Marie-Philip Poulin has rejected the idea she is ready to retire ©Getty Images

Canadian Olympic hockey champion Marie-Philip Poulin has floated the idea of staying on for the Milan Cortina 2026 Winter Olympic Games, rejecting the idea that she is ready to retire.

Poulin, who was captain of Canada’s women’s hockey team at Beijing 2022, when they claimed gold by beating rivals the United States 3-2, is currently taking a break from the sport to recharge her batteries.

She told The Canadian Press: "If the body holds on, if I can still keep up with those youngsters, I would love that.

"The heart and the mind is still there so we’ll go one year at a time.

"But I still love (playing hockey)."

Poulin was part of gold medal-winning Canadian teams at Vancouver 2010, Sochi 2014 and Beijing 2022, and also earned silver at Pyeongchang 2018.

Poulin also has two World Championship gold medals to her name, including last year on home ice.

Her habit to continuously deliver in big moments for her Canadian team led her to become known as "Captain Clutch."

Her two goals in the Beijing 2022 final meant she increased her number of goals in the gold medal match to seven.

Nevertheless, her success has not dented her determination to improve her catalogue of accolades.

“Obviously hockey’s a big part of my life and after my career, I would love to be involved, I would love to do something within hockey," she said.

"Obviously that would be lovely, I would love that.

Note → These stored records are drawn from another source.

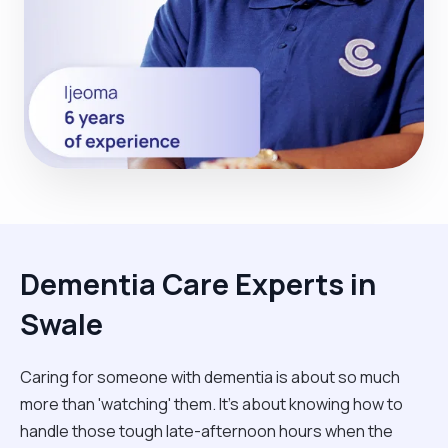
Dementia Care Experts in
Swale
Caring for someone with dementia is about so much
more than 'watching' them. It’s about knowing how to
handle those tough late-afternoon hours when the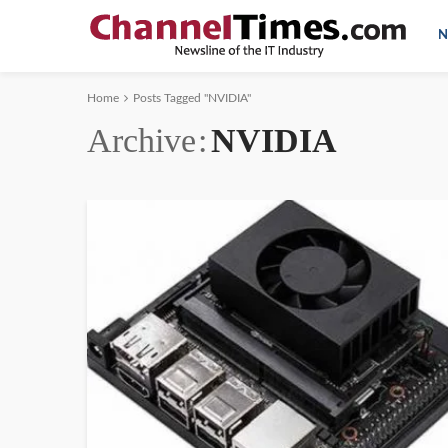
N
Home
Posts Tagged "NVIDIA"
Archive
NVIDIA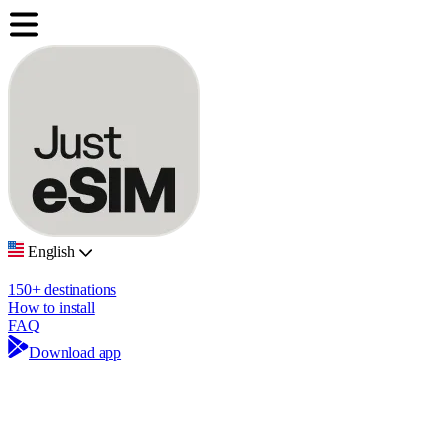
English
150+ destinations
How to install
FAQ
Download app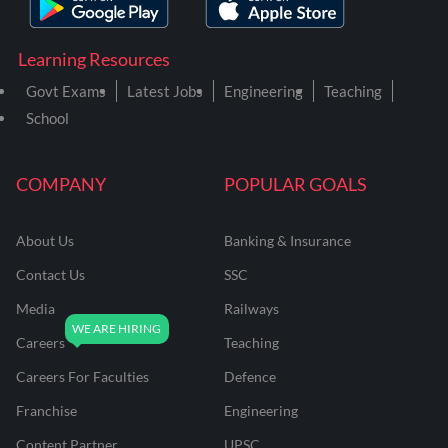
Learning Resources
Govt Exams
Latest Jobs
Engineering
Teaching
School
COMPANY
POPULAR GOALS
About Us
Banking & Insurance
Contact Us
SSC
Media
Railways
Careers
Teaching
Careers For Faculties
Defence
Franchise
Engineering
Content Partner
UPSC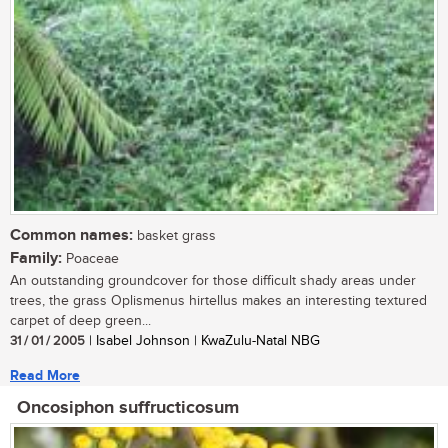
Common names:
basket grass
Family:
Poaceae
An outstanding groundcover for those difficult shady areas under
trees, the grass Oplismenus hirtellus makes an interesting textured
carpet of deep green...
31 / 01 / 2005
| Isabel Johnson | KwaZulu-Natal NBG
Read More
Oncosiphon suffructicosum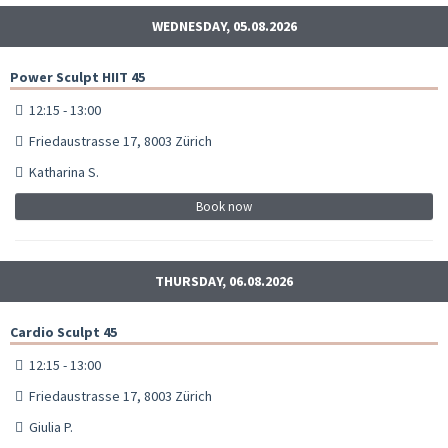
WEDNESDAY, 05.08.2026
Power Sculpt HIIT 45
12:15 - 13:00
Friedaustrasse 17, 8003 Zürich
Katharina S.
Book now
THURSDAY, 06.08.2026
Cardio Sculpt 45
12:15 - 13:00
Friedaustrasse 17, 8003 Zürich
Giulia P.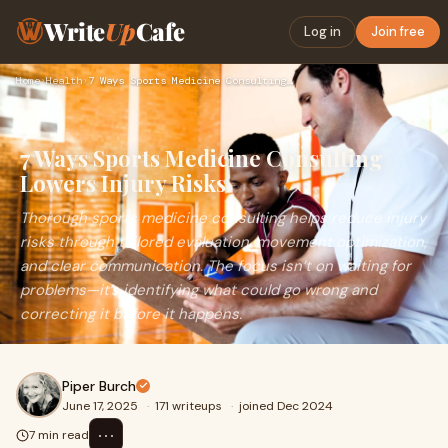
Write
Up
Cafe
Log in
Join free
Home
›
Health
›
7 Ways Sports Medicine Consulting Lowers Injury Risks
7 Ways Sports Medicine Consulting
Lowers Injury Risks
Thorough sports medicine consulting helps reduce injury
risks through tailored evaluation, movement optimization,
and clear communication. The focus isn’t on waiting for
problems—it’s identifying what could go wrong and
correcting it before it happens.
Piper Burch
June 17, 2025
·
171 writeups
·
joined Dec 2024
⋯
7 min read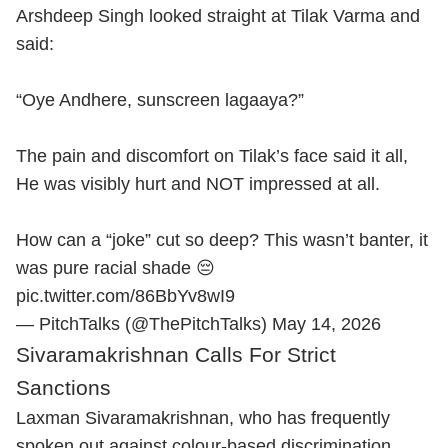
Arshdeep Singh looked straight at Tilak Varma and
said:
“Oye Andhere, sunscreen lagaaya?”
The pain and discomfort on Tilak’s face said it all,
He was visibly hurt and NOT impressed at all.
How can a “joke” cut so deep? This wasn’t banter, it
was pure racial shade 😔
pic.twitter.com/86BbYv8wI9
— PitchTalks (@ThePitchTalks)
May 14, 2026
Sivaramakrishnan Calls For Strict
Sanctions
Laxman Sivaramakrishnan, who has frequently
spoken out against colour-based discrimination,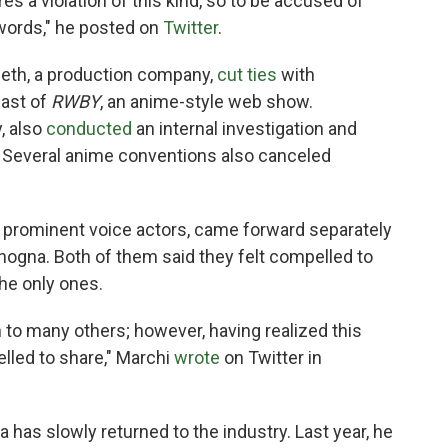
 a violation of this kind, so to be accused of
 words," he posted on
Twitter
.
eeth, a production company,
cut ties
with
ast of
RWBY
, an anime-style web show.
, also
conducted
an internal investigation and
. Several anime conventions also canceled
, prominent voice actors, came forward separately
nogna. Both of them said they felt compelled to
the only ones.
to many others; however, having realized this
elled to share," Marchi
wrote
on Twitter in
a has slowly returned to the industry. Last year, he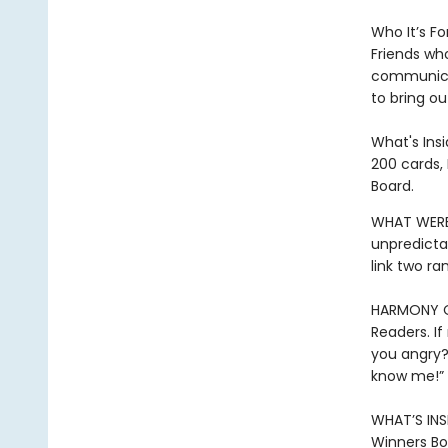
Who It’s For
Friends wh
communicat
to bring ou
What's Insi
200 cards, 
Board.
WHAT WERE
unpredicta
link two r
HARMONY OR
Readers. If
you angry?”
know me!”
WHAT’S INSI
Winners Bo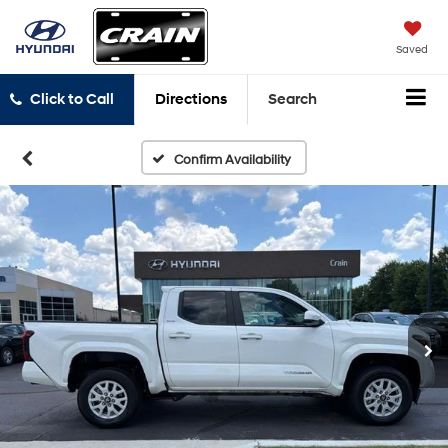
Saved
Click to Call
Directions
Search
Confirm Availability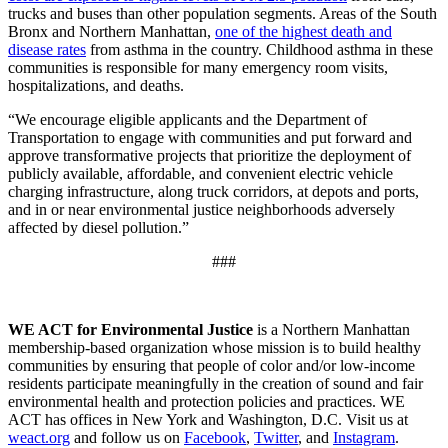
trucks and buses than other population segments. Areas of the South
Bronx and Northern Manhattan,
one of the highest death and
disease rates
from asthma in the country. Childhood asthma in these
communities is responsible for many emergency room visits,
hospitalizations, and deaths.
“We encourage eligible applicants and the Department of
Transportation to engage with communities and put forward and
approve transformative projects that prioritize the deployment of
publicly available, affordable, and convenient electric vehicle
charging infrastructure, along truck corridors, at depots and ports,
and in or near environmental justice neighborhoods adversely
affected by diesel pollution.”
###
WE ACT for Environmental Justice
is a Northern Manhattan
membership-based organization whose mission is to build healthy
communities by ensuring that people of color and/or low-income
residents participate meaningfully in the creation of sound and fair
environmental health and protection policies and practices. WE
ACT has offices in New York and Washington, D.C. Visit us at
weact.org
and follow us on
Facebook
,
Twitter
, and
Instagram
.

"I still want to play a little bit more and after, we’ll see."

Poulin scored twice in the Olympic final against the United States ©Getty Images
Poulin scored twice in the Olympic final against the United States ©Getty Images

Recently, Poulin’s agency, Momentum Hockey, rejected the idea of the Canadian international playing for Trois-Rivières Lions, an ice hockey team in the ECHL.

The team’s general manager pondered publicly whether she was interested in joining them, but the agency’s statement commented she is focusing on developing women’s hockey and is pursuing the creation of a women’s league.

Poulin and other top level players joined the Professional Women’s Hockey Players Association (PWHPA) after the Canadian Women’s Hockey League ended in 2019.

The organisation is attempting to form a league where the players make a living wage, with the aim of ensuring the futures of the upcoming players.

"We’ve been fighting to get that league not only for ourselves but for the next generation and we’ll go from there," Poulin said.

"We just have to be patient.

"I think great things take time and I believe in that and we’ll see what happens."

Poulin is anticipated to continue her international career on March 12 when Canada faces the United States in the next chapter of their rivalry.

In addition to Poulin’s activities, she is an ambassador for Kraft Hockeyville.

The competition allows communities in Canada to compete for a prize up to $CAD250,000 (£148,000/$196,000/€180,000) to improve their hockey venue and to play a National Hockey League preseason fixture.